How is the cancer treated?

As stated above, surgical removal is the most effective treatment for cutaneous SCC. This involves careful assessment of the edges (or "margins") of the tumour, both across the skin and deep into the underlying tissues, then cutting away any affected tissue under anaesthetic. The removed tissue will then usually be sent to the laboratory to check that the margins are clear of tumour. This can mean quite dramatic looking surgery, such as removal of ear flaps or nose tip in the cat, or fairly extensive skin surgery in the dog, but if this results in removal of all the cancerous tissue, the pet will be cured. If the cancer is of a size where complete removal is not possible or feasible, then sometimes less aggressive surgery or other treatment methods such as chemotherapy may be suggested to help to reduce the tumour and improve the quality of life for your pet.

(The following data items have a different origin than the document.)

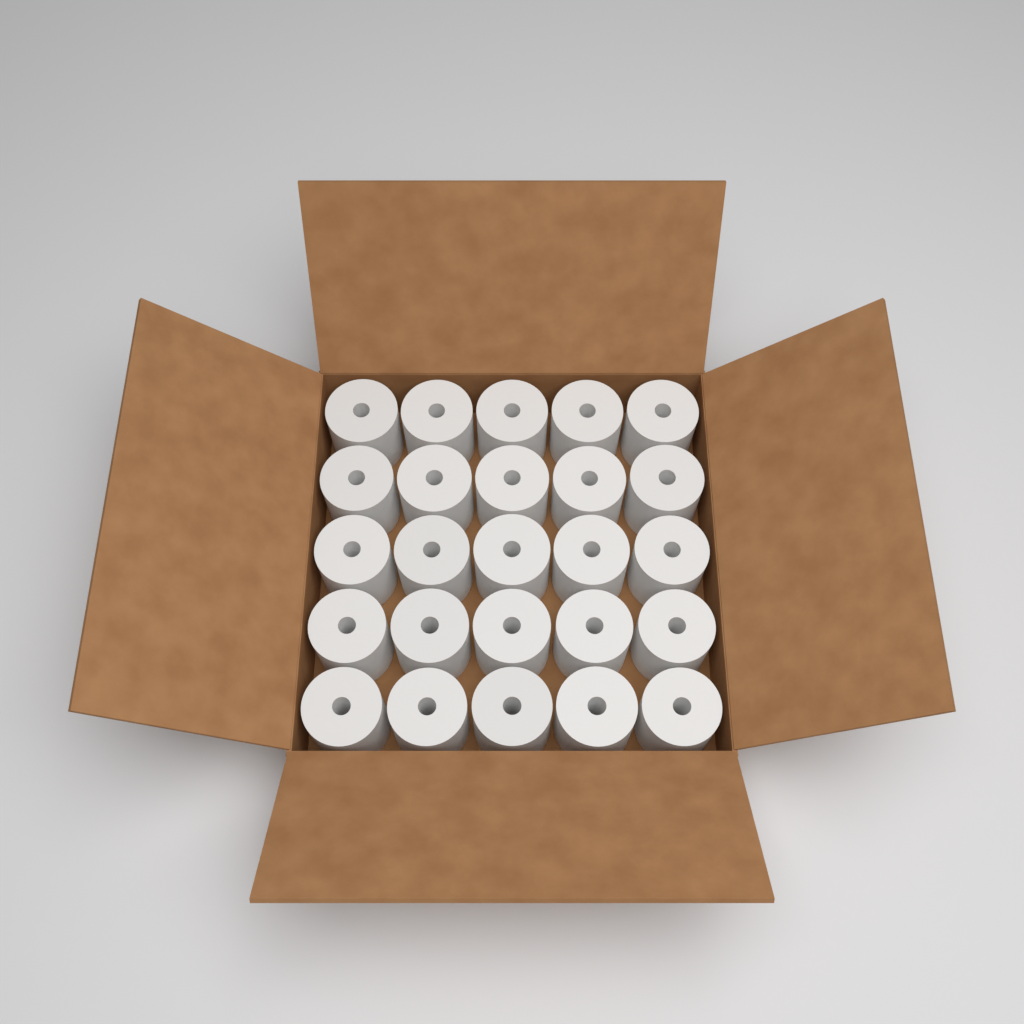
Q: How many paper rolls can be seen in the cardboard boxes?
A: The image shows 25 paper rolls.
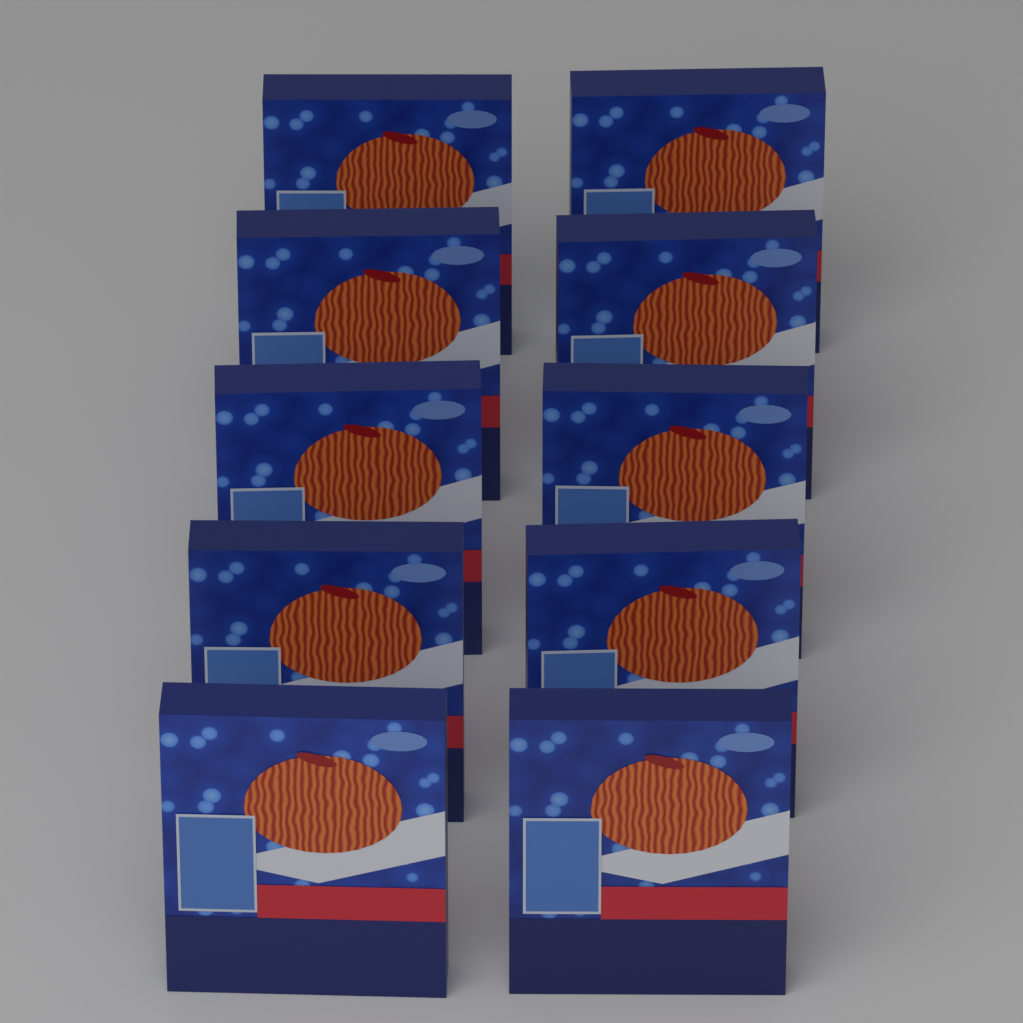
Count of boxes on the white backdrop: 10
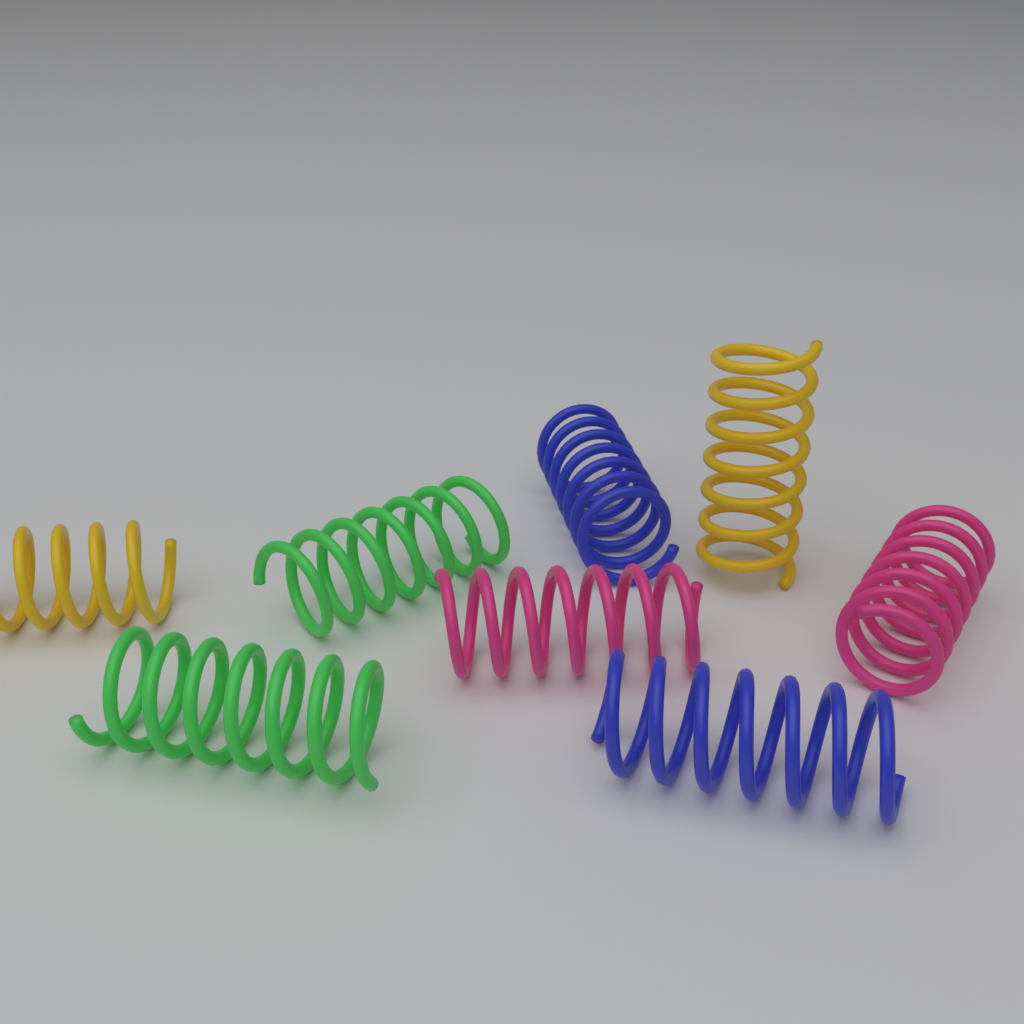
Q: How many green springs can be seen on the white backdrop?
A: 2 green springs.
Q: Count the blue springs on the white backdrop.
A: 2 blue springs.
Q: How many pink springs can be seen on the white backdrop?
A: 2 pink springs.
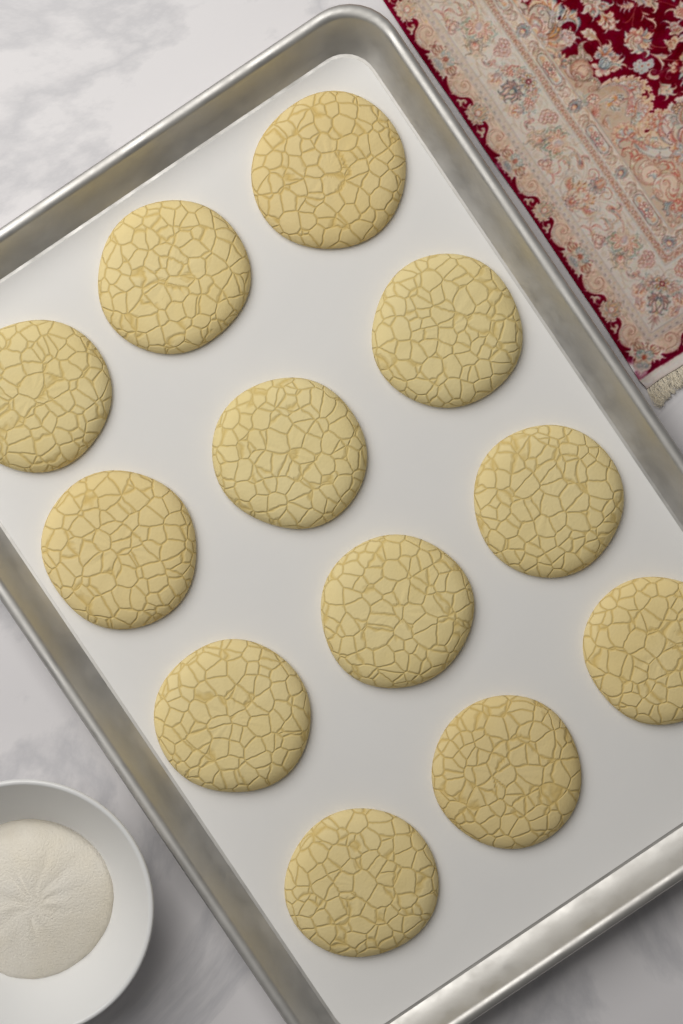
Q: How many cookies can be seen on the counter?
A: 12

How can I reduce the chance of my pet being affected, or avoid recurrence of the problem?

Reducing exposure to sunlight is the main way of avoiding this type of cancer. This may mean keeping a cat indoors during the middle of the day; introducing more shady areas into a yard where a pet spends time, and encouraging or training the pet to stay in the shade; or using purpose designed sunsuits for dogs who refuse to give up their dangerous sunbaking habits.

Remember: if you have any questions regarding your own pet’s treatment, please do not hesitate to ask your vet.